In terms of enterprise infrastructure security, why is the placement of a jump server crucial?
a.To balance network loads.
b. To encrypt web traffic.
c.To detect intrusions in the network.
d. To manage secure administrative access and act as an intermediary.
To manage secure administrative access and act as an intermediary.
Jump servers provide a controlled means of accessing another network segment, often used for administrative tasks.
Which of the following security zones is most likely to house publicly accessible services like a web server?
a. Demilitarized zone (DMZ).
b. Intrusion detection zone.
c. Restricted zone.
d. Management zone.
Demilitarized zone (DMZ).
DMZ is a perimeter network segment that sits between an internal network and an external network, designed to house publicly accessible services.
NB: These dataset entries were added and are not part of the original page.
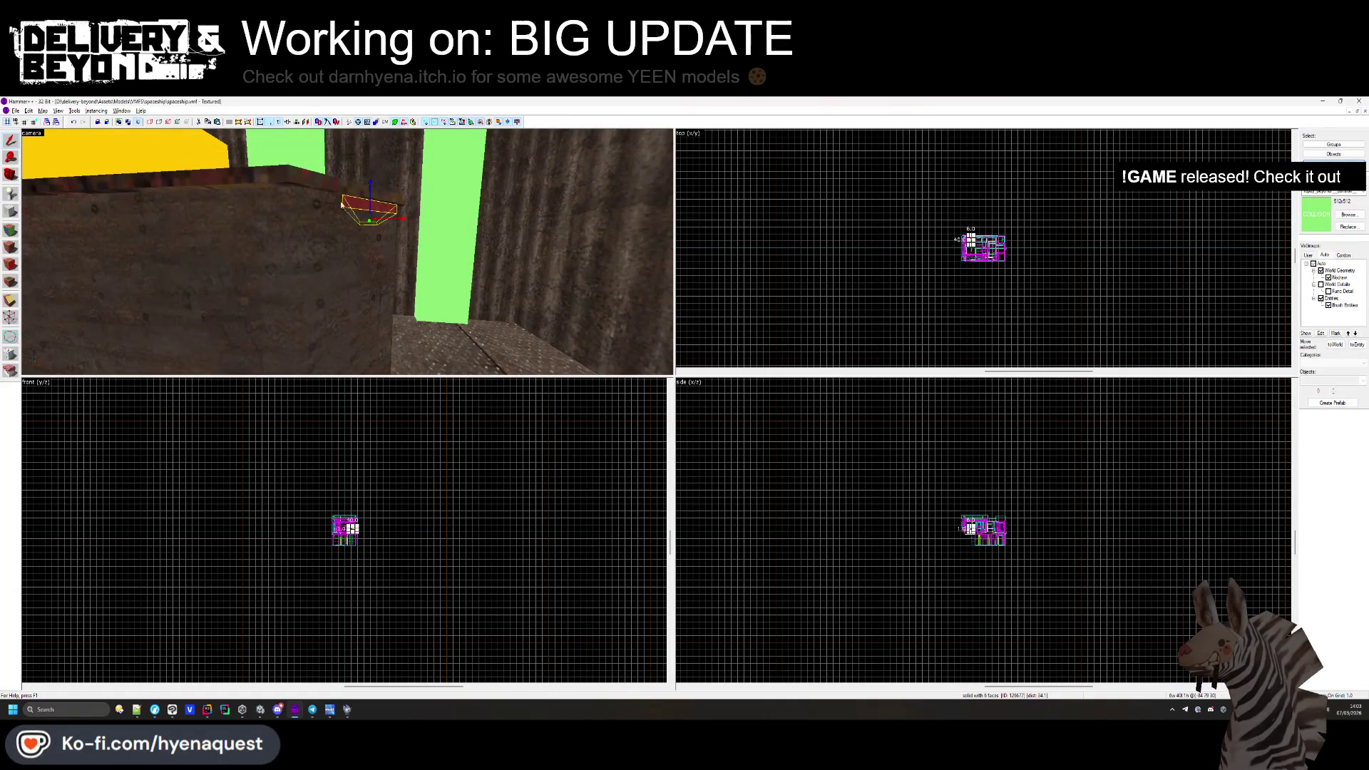
Select a floor brush using free-look and open the Face Edit Sheet for its faces.
key("z")
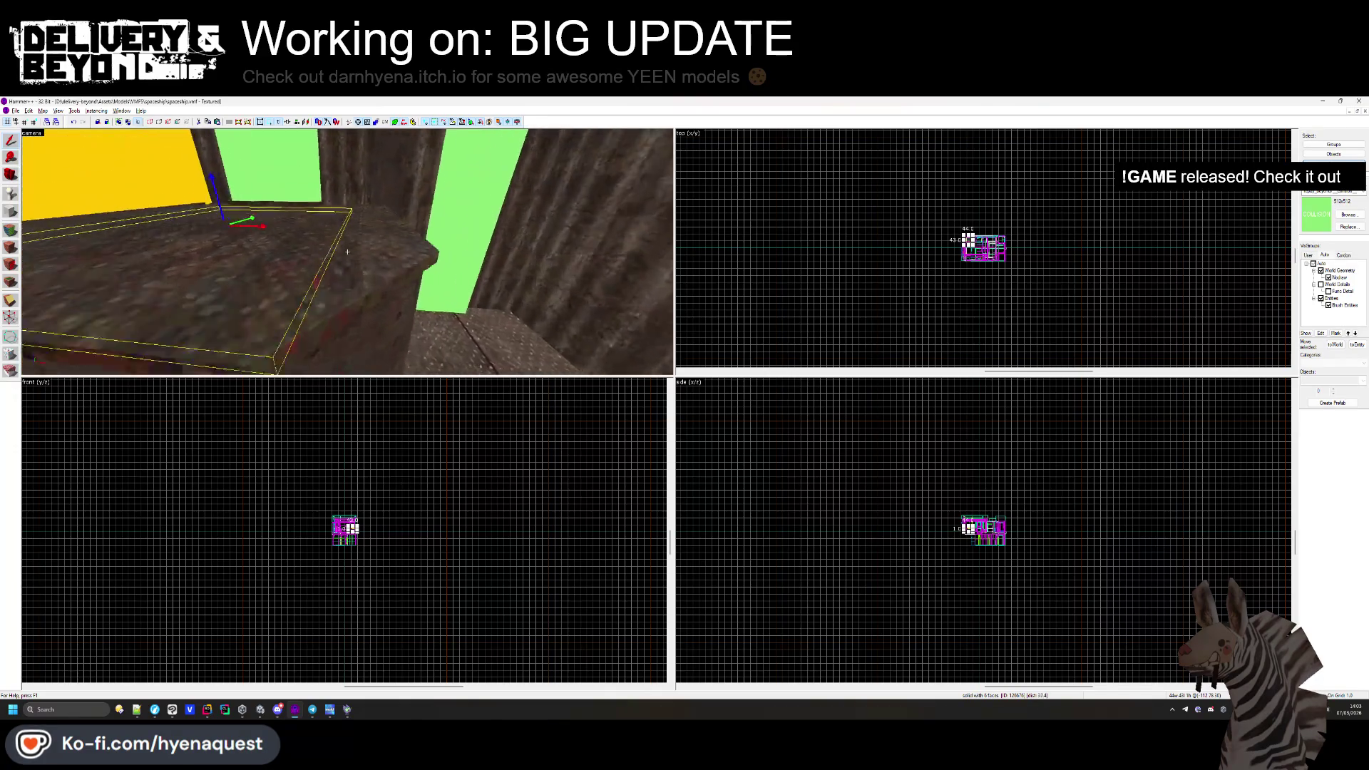
key("z")
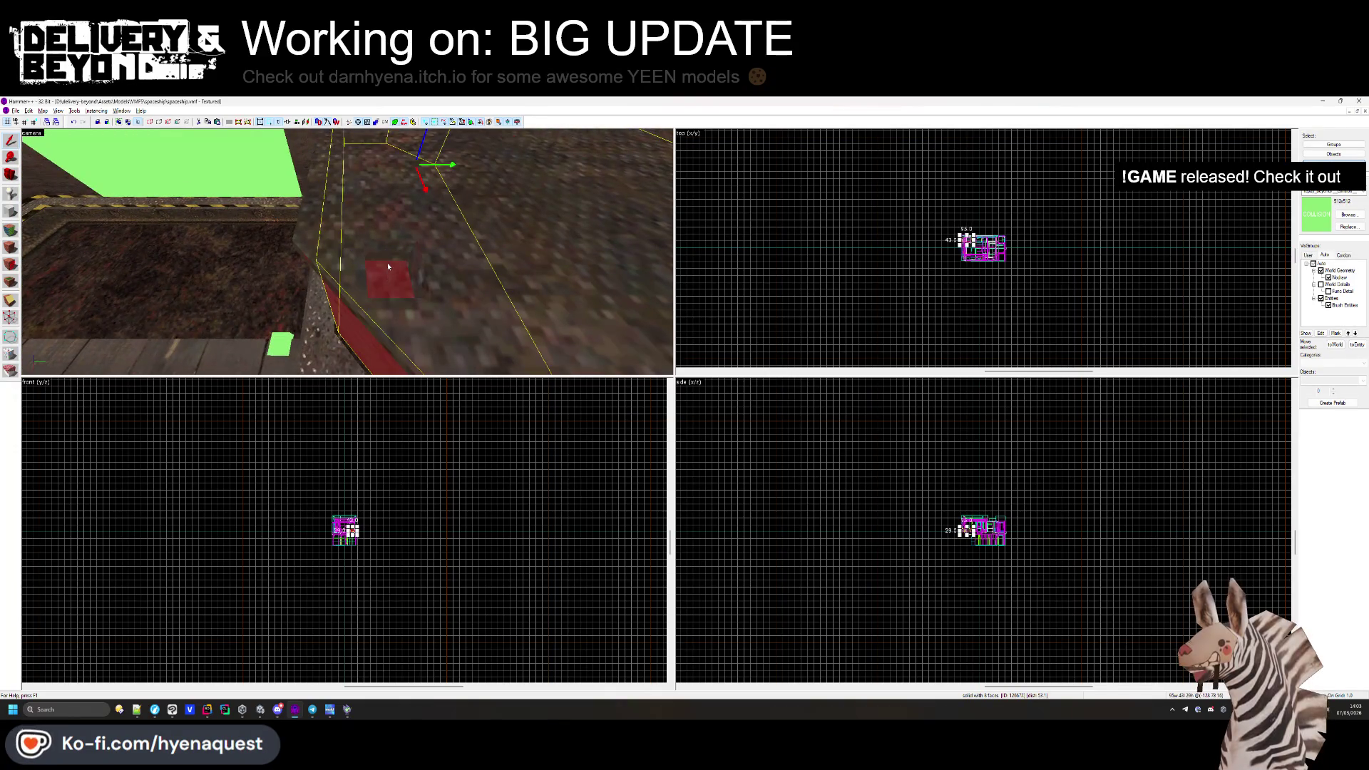
left_click(877, 292)
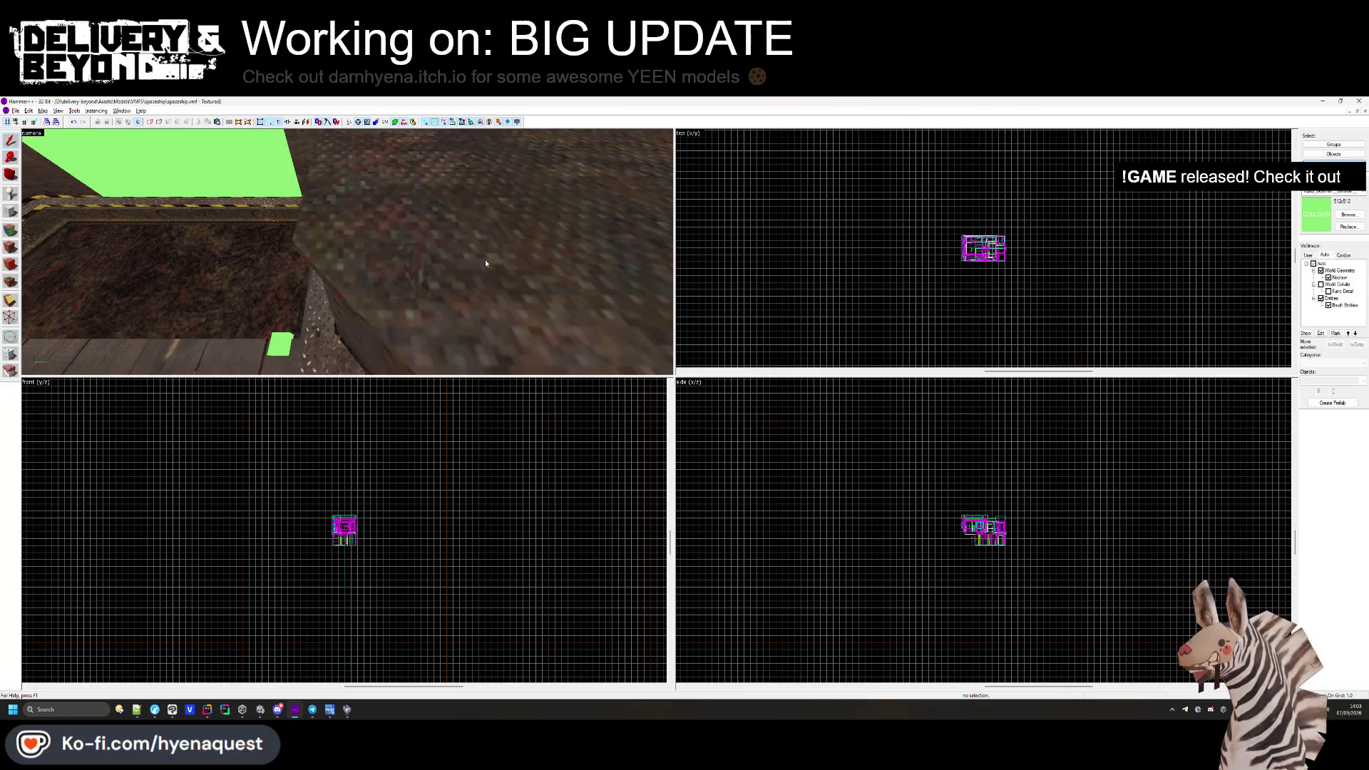
key("z")
left_click(347, 251)
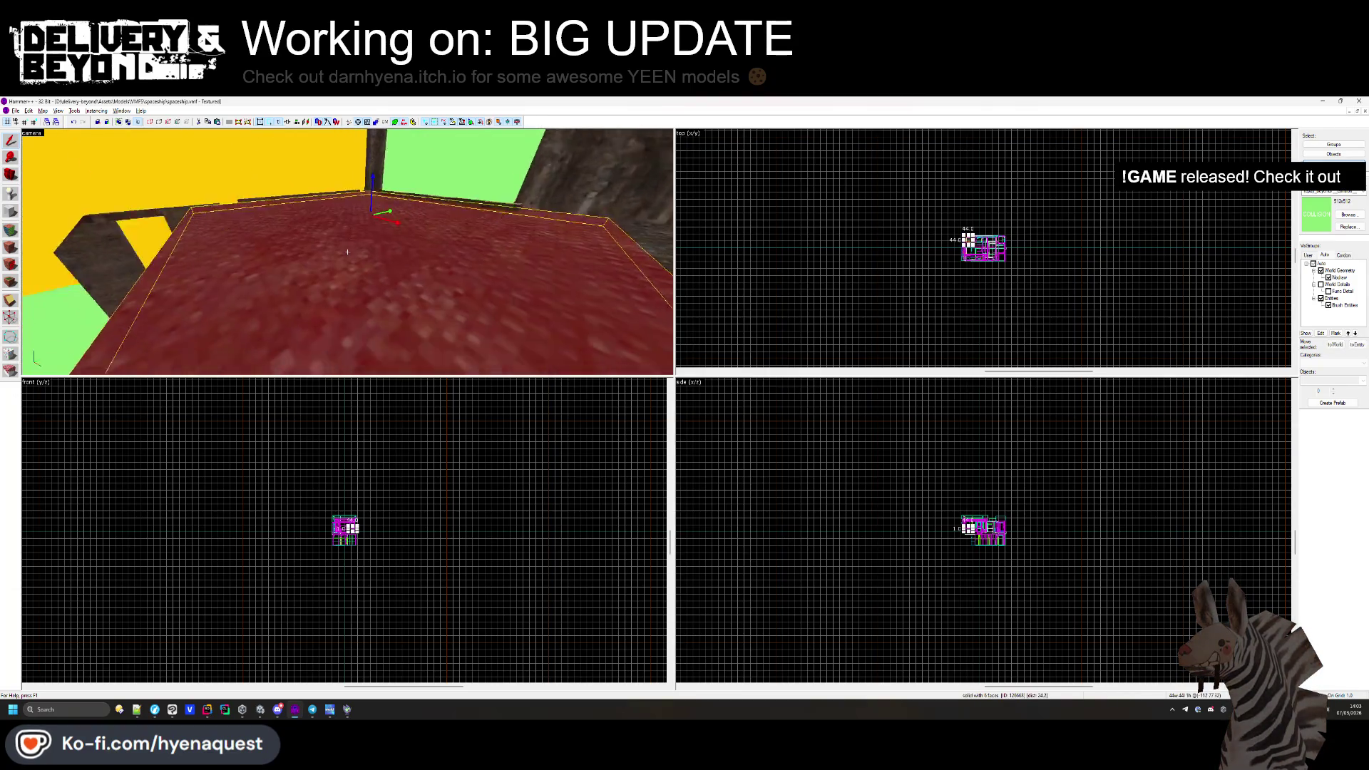
key("z")
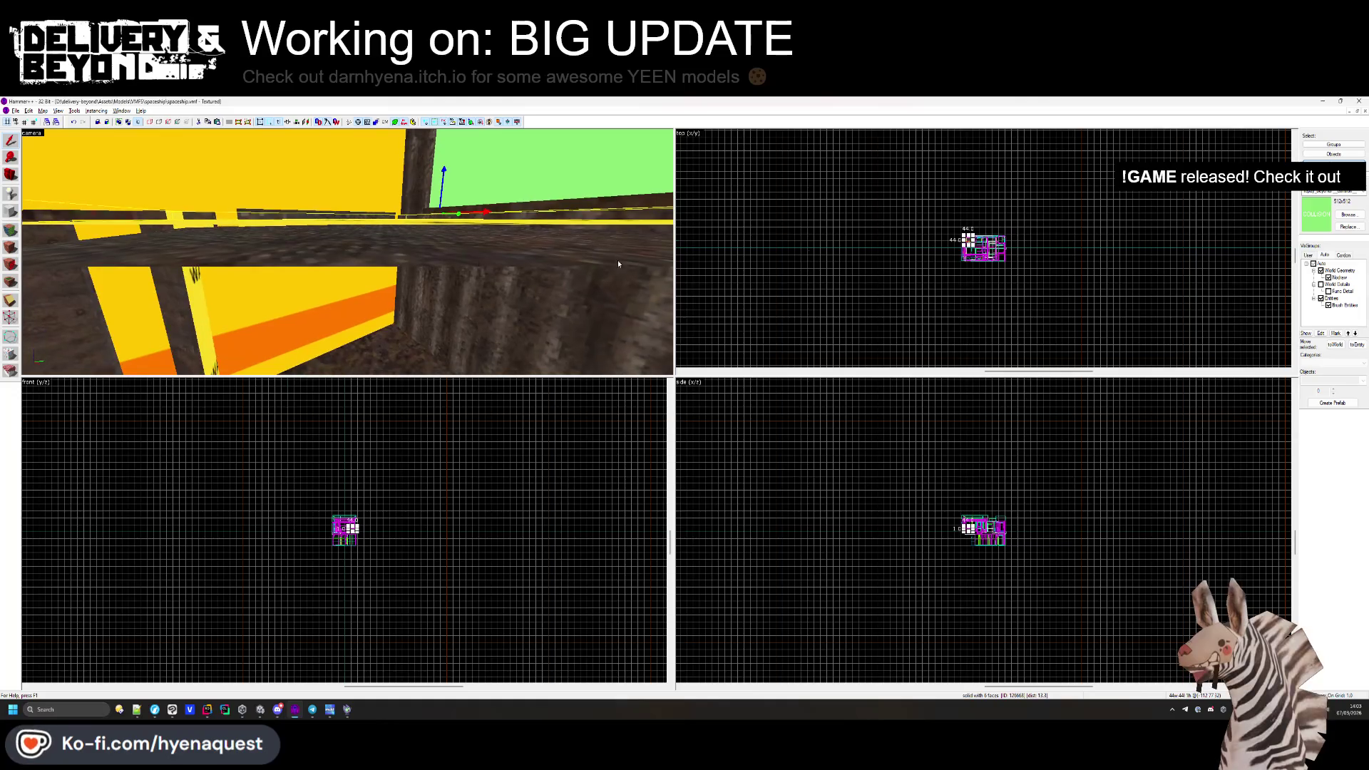
left_click(11, 245)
Why are Layer 7 firewalls considered more advanced than Layer 4 firewalls?
a. They operate at the hardware level.
b. They inspect the actual content of data packets.
c. They only focus on transport layer security.
d. They are restricted to physical firewall appliances
They inspect the actual content of data packets.
Layer 7 firewalls operate at the application layer, allowing them to inspect, recognize, and act upon actual data payload.
Why is a unified threat management (UTM) system advantageous for a small business?
a.It acts as an intermediary system for administrators.
b. It segments network traffic based on application content.
c. It provides containerization for applications.
d. It combines multiple security features and services in one solution.
It combines multiple security features and services in one solution.
UTMs are all-in-one security solutions combining firewall, anti-virus, and other security technologies, providing cost-effective security for small businesses.